As early as the 16th century, theatre was embraced by the Jews in the form of playlets put on during the Jewish holiday of Purim, known as Purim Spiels. The original spiels served the purpose of telling the story of Queen Esther, the female heroine of the Purim story. It wasn't until the 19th century, however, that the Yiddish theatre was born. A journalist by the name of Golfarben gets the credit for putting on the first Yiddish theatre act in Iassi, Rumania. As the venture took off, he expanded his operation by taking it to Odessa.

Yiddish Shakespeare

Golfarben took the Jewish klezmorim (klezmer musicians) and badchanim (masters of ceremonies) and put them together with existing non-Jewish actors and singers. This combined group of performers put on shows that Golfarben cobbled together. These first shows were so successful that others began to copy them. Examples of this type of theatre began to pop up in other parts of Europe as well as in America. In time, Yiddish theatre became a well-developed genre that included many styles, from the very literary Yiddish performances of Shakespeare's works, to musicals, comedies, and what became known as "shund" or trash.
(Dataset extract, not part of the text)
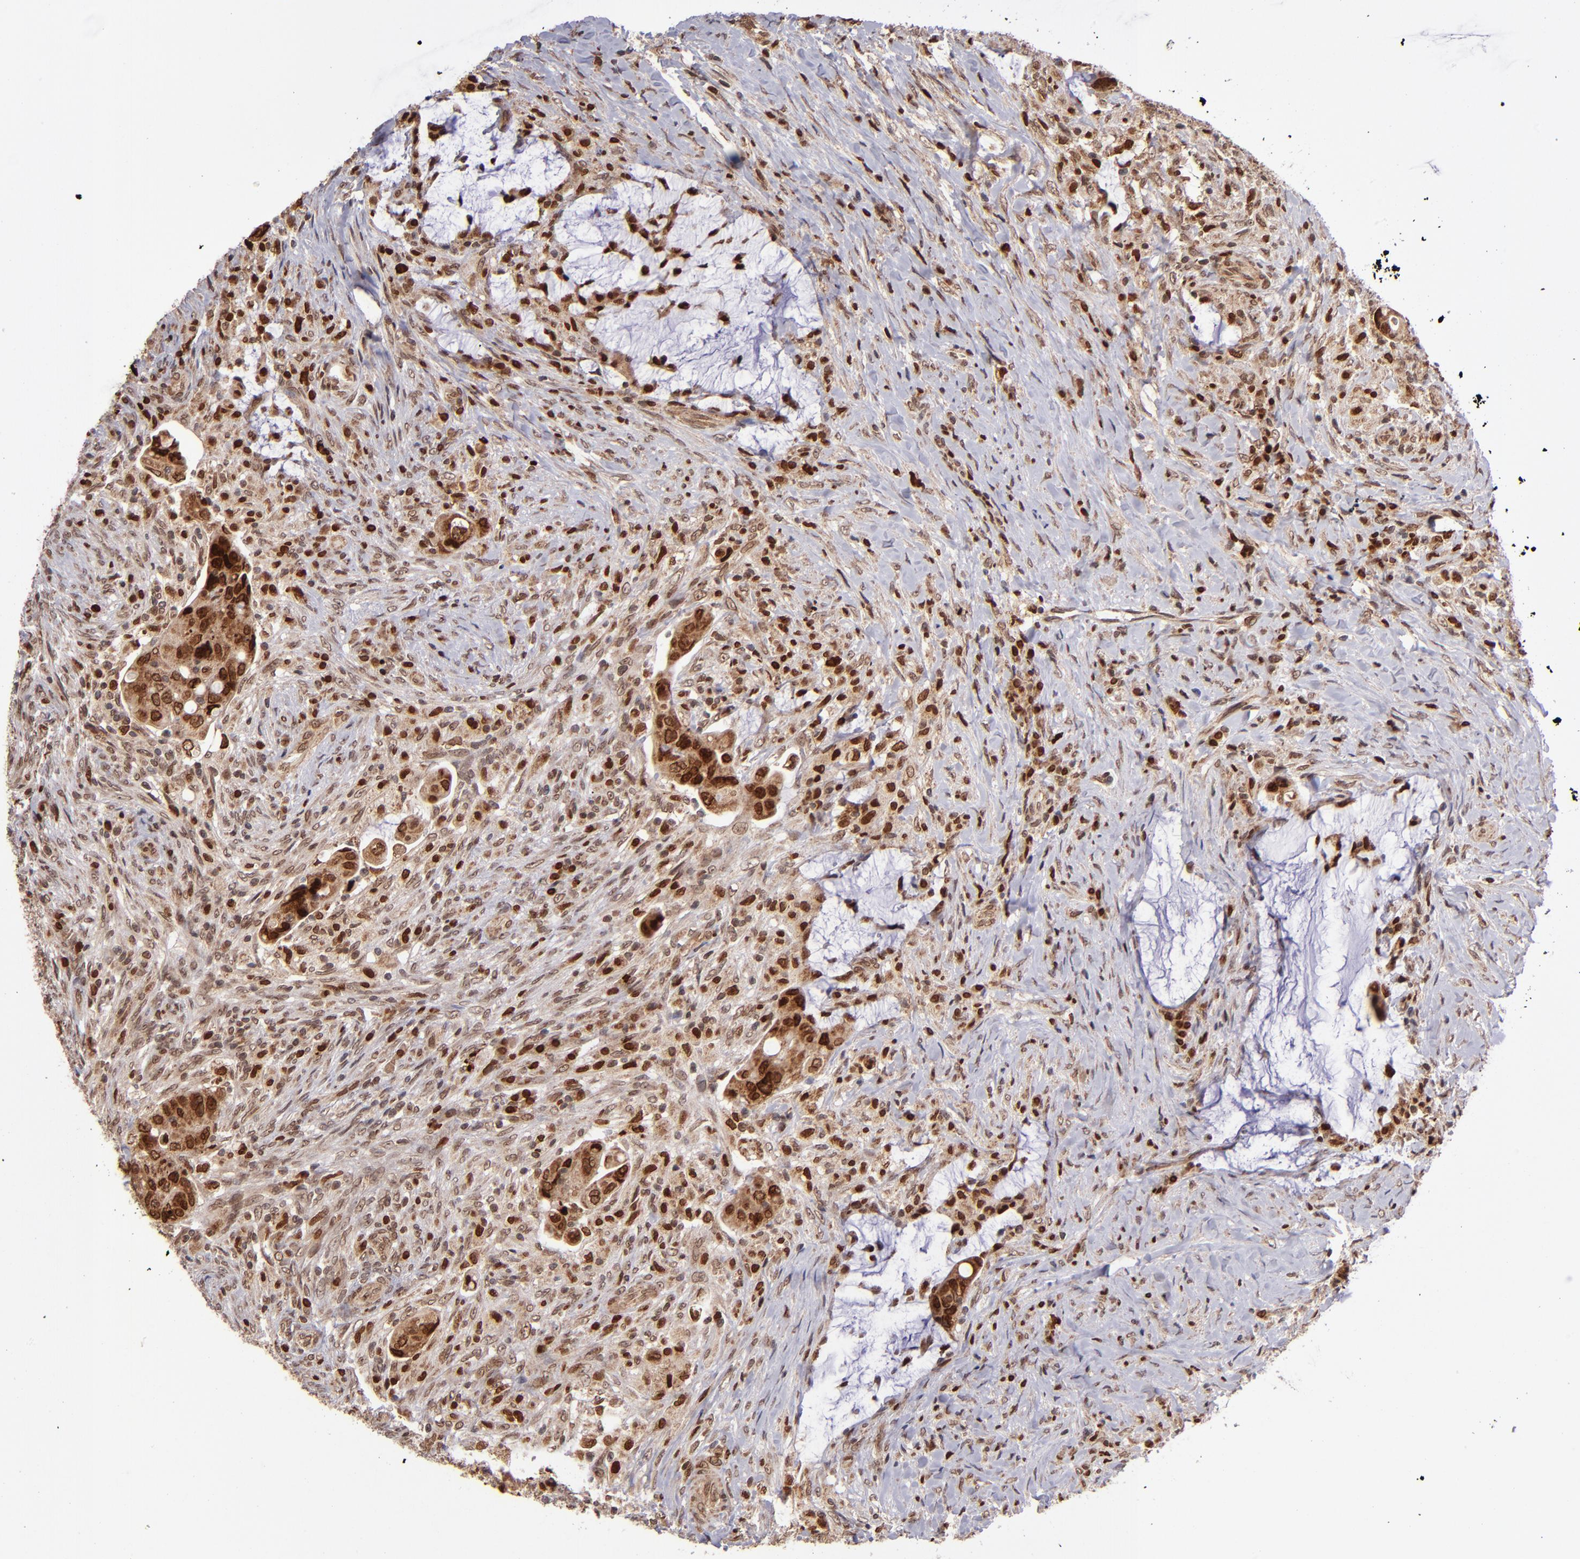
{"staining": {"intensity": "strong", "quantity": ">75%", "location": "cytoplasmic/membranous,nuclear"}, "tissue": "colorectal cancer", "cell_type": "Tumor cells", "image_type": "cancer", "snomed": [{"axis": "morphology", "description": "Adenocarcinoma, NOS"}, {"axis": "topography", "description": "Rectum"}], "caption": "Colorectal cancer stained with immunohistochemistry (IHC) reveals strong cytoplasmic/membranous and nuclear expression in about >75% of tumor cells. (Stains: DAB (3,3'-diaminobenzidine) in brown, nuclei in blue, Microscopy: brightfield microscopy at high magnification).", "gene": "TOP1MT", "patient": {"sex": "female", "age": 71}}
The natural offspring of the Yiddish musical theatre boom was a commercial venture. Instead of today's t-shirts, logo-laden mugs, and other memorabilia of performance, the Yiddish musical theatre audience went home carrying the sheet music from the songs in the show they'd just seen. This venture went hand in hand with the growing popularity of the home piano. The early 20th century found many home-owners purchasing their own pianos. The theatre fed the music and song sheet market with lots of material for the ardent home piano player.

One of the earliest hits in sheet music with its origins in the Yiddish theatre was the 1908 Solomon Simulwitz tune, A Brivele der Mama (A Letter to Mother). At first, sheet music was published by the theatres, but publishers caught on and entered the market, adding sheet music for popular klezmer tunes, as well as for the show tunes. The operetta entitled Little Flower was published in 1909 and included the song Chasson Kalleh Mazaltov (Congratulations Groom and Bride) which became a runaway favorite. The tune became a standard at weddings. Plays began to be published, and once a play was published, the rights could be attained so that the plays could be performed by other professionals or amateurs in a variety of venues.

Variety Shows

In addition to the Yiddish theatre, the late 19th and early 20th centuries also saw the rise of vaudeville theatre. Vaudeville was performed as a variety show and included short sketches, acrobatics, and musical works. There were novelty acts and some of them were based on various ethnic stereotypes. Germans, Irish, blacks, and Jews were all fair game to be mimicked in the attempt to entertain an audience. Klezmorim found work on the vaudeville stage working as musicians, in blackface, and as Jewish stereotypical characters.

Another venue that sprang up at this time to provide the klezmorim with a living was the silent cinema. Silent movies always had a musical accompaniment playing in the background and there were 42 cinemas in New York's Lower East Side alone, in the first years of the 20th century. In addition to the dramas, romances, and westerns, the silent films sometimes included a depiction of Jewish life and this gave the klezmorim the chance to play the old, familiar tunes. The Jewish members of the audience always received these tunes with great warmth.